The Bank of England and others pushing the wage-price spiral argument realise this. So they offer a slightly more sophisticated version of the same claim: that even if wages are not pushing up prices today, there’s a risk in the future that a wage-price spiral will take hold. That means they have to move today, to stop the spiral mechanism getting a grip on the whole economy.
Could they be right? Could we find, some time next year, that pay in Britain has gone up so much it has translated into rising prices? A possible answer to this has just come from an unexpected source – the International Monetary Fund. We know the theory of the wage-price spiral, but the IMF’s researchers wanted to see whether it ever applied in practice. Looking at developed economies across the world, including Britain, over the last 60 years, they wanted to find times when rising wages and rising prices had preceded faster rises in wages and prices – this would be clear evidence of a wage-price spiral.

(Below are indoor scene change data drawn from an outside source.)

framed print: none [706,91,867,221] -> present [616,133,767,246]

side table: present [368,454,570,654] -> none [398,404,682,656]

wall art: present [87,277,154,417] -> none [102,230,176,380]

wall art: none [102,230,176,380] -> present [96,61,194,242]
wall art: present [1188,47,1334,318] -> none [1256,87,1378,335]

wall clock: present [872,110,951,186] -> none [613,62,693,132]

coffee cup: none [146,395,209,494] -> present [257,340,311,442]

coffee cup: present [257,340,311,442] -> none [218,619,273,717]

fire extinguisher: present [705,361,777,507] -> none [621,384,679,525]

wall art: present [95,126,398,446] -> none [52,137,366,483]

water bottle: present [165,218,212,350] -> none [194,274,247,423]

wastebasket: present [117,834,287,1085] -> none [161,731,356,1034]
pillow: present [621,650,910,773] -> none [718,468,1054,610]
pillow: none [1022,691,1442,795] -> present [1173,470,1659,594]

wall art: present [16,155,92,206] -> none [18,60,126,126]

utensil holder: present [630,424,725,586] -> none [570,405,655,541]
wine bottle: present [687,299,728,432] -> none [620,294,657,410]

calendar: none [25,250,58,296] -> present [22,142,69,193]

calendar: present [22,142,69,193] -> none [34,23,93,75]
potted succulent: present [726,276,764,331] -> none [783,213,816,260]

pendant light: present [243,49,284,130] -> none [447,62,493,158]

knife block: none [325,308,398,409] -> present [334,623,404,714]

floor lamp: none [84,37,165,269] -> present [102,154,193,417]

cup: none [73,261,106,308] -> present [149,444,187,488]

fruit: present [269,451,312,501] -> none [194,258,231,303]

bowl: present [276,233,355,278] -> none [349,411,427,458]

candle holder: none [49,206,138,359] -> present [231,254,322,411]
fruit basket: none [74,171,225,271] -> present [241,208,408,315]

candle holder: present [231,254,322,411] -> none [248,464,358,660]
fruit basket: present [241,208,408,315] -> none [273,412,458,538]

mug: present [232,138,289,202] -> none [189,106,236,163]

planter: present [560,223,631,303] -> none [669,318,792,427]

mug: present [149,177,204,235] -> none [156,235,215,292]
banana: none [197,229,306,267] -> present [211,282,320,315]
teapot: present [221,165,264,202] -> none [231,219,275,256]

Yet the evidence is that this actually happens very rarely. “Wage-price spirals…” say the researchers, “are hard to find in the recent historical record.” Only a “minority” of “inflationary episodes” across all 39 countries over six decades ever look like this. Strikingly, periods of low wage rises – like we saw in many advanced economies, including Britain, over the 2010s – followed by high inflation hardly ever turn into wage-price spirals. Low wages are a sign of limited worker power. It’s harder for people to suddenly demand higher pay if they lack the power, like trade union membership, to do so. The IMF economists conclude that any risks of wage-price spiral today across the developed economies are minimal.
History, in other words, works against the wage-price spiral theory. What is happening today, instead, is that rising prices have been turned into very high profits for at least some parts of the economy – energy companies, most obviously, where the likes of BP and Shell have regularly made record-breaking multibillion pound profits from skyrocketing prices. Wages and salaries, meanwhile, have lagged far behind. Faced with record profits and massive price increases, it’s absolutely right for workers to demand higher pay – and to strike if they need to.